Of course, as always you can safely upgrade between GA versions like 1.9.5 and the coming 2.0.0.

Breaking changes
While this release is feature complete, there are some breaking changes since milestone 6.

Breaking changes include:
  • textual status codes, which alter the error response from the transactional endpoint
  • clean-up of deprecated APIs
  • removal of reference node (use labels instead)

For all the details, please refer to the 2.0.0.RC1 changelogs.

Next steps

Now that the Release Candidate is ready, we’d love for you to try it out. Between now and the GA release, we will only be including bug fixes.

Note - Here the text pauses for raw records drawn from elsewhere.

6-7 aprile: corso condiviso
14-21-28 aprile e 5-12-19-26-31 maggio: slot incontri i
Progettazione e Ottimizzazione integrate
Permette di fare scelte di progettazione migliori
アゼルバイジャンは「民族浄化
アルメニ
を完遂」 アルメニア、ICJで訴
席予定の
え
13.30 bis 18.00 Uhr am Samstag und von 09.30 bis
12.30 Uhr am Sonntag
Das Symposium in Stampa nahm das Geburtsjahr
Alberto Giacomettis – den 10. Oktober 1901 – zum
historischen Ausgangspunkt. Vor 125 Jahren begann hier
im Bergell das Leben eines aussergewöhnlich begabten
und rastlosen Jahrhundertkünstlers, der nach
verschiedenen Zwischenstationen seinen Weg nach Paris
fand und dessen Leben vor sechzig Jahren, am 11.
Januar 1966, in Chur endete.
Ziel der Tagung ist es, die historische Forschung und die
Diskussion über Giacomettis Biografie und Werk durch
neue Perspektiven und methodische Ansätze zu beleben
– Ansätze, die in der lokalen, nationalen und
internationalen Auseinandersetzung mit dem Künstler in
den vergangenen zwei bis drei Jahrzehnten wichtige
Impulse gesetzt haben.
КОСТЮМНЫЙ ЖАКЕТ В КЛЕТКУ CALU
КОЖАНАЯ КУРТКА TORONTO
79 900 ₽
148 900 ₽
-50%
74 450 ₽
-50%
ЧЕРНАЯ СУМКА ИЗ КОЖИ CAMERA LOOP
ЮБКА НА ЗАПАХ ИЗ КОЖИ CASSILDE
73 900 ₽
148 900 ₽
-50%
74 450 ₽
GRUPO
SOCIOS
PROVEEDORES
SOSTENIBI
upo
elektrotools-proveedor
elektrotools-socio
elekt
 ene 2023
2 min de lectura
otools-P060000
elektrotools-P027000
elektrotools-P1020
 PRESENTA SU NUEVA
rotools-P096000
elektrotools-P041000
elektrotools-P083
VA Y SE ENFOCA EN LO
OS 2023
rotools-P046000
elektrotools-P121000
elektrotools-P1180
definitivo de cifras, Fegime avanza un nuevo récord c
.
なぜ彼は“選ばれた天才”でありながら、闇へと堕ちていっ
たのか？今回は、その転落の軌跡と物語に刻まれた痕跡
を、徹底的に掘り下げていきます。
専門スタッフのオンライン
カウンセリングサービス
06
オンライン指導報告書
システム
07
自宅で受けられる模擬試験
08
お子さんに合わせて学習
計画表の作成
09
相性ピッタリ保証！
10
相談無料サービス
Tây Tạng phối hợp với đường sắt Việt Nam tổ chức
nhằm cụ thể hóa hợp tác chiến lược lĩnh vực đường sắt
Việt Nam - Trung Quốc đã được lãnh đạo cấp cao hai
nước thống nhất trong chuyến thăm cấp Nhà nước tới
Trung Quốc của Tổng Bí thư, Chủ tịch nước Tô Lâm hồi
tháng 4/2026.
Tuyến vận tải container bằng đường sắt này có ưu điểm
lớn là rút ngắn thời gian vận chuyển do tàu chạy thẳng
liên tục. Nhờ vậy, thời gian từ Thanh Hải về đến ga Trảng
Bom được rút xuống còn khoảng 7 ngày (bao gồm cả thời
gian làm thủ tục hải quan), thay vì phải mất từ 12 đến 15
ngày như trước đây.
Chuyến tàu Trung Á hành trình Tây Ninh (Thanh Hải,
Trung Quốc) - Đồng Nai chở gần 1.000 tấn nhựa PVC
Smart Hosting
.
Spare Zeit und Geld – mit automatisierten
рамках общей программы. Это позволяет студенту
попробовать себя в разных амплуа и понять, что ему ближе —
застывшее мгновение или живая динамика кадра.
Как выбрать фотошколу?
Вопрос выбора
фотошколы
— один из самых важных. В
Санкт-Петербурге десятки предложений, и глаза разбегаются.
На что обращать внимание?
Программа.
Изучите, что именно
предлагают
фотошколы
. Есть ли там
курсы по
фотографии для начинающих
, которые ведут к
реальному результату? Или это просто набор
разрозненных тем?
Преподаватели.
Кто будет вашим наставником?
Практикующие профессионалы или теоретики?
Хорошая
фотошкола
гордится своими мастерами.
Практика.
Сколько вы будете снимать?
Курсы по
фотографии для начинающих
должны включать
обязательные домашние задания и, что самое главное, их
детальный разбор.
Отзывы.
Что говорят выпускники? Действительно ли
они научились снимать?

Give us feedback about any issues you might encounter, reporting problems on our google group and asking questions on Stack Overflow.

Andreas, on behalf of Team Neo


wouter said...

Is it now possible to automatically upgrade a 1.9 database to a 2.0 databaase?

Jan Van den bosch said...

Was it really necessary to downright disallow the "old" optional match?

That's a lot of queries that I have to update now.

Falmarri said...

Is this tagged in git? I don't see the tag.

Falmarri said...

Nevermind, I'm just stupid

Chris Leishman said...

Hi Jan!

It was necessary for the new 2.0 syntax, as the old ? operator relied on the presence of the START clause to determine which end of the pattern was optional. Without having a START clause, we can't work that out anymore.

However, you can always prefix your queries with 'CYPHER 1.9 ', and you'll be able to continue using the same queries as before whilst using Neo4j 2.0. Of course, you won't get any of the benefits of the newer syntax, and some underlying performance improvements, but you will then be able to update your queries over time.

Thanks for playing with Neo4j!

Paul T. said...

Ooooh, nice! I like MATCH with properties :)

Tom Zeppenfeldt said...

he devil is in the detail ..

when doing exactly as described in the manual 2.0.0 M06 to 2.0.0 RC1 upgrade, things go wrong, because

$ rm -rf schema/label

should be followed by

$ cd ../..

Tom Zeppenfeldt said...

Cool , even this works

match (a)-[r:hasParent* {hierarchy:"SomeHierarchy"}]-> (b) return,

Anonymous said...

The shortestPath function is only returning 16 nodes at a time, no matter where in the graph I start. Is this a bug?

Here is the query:

START s=node(0), n=node(*)
MATCH p=shortestPath((s)-[*]->(n:label))
RETURN length(p), id(n),
ORDER BY length(p) asc

NeoMD said...

Regarding shortestPath it seems that it only returns paths of length up to 15.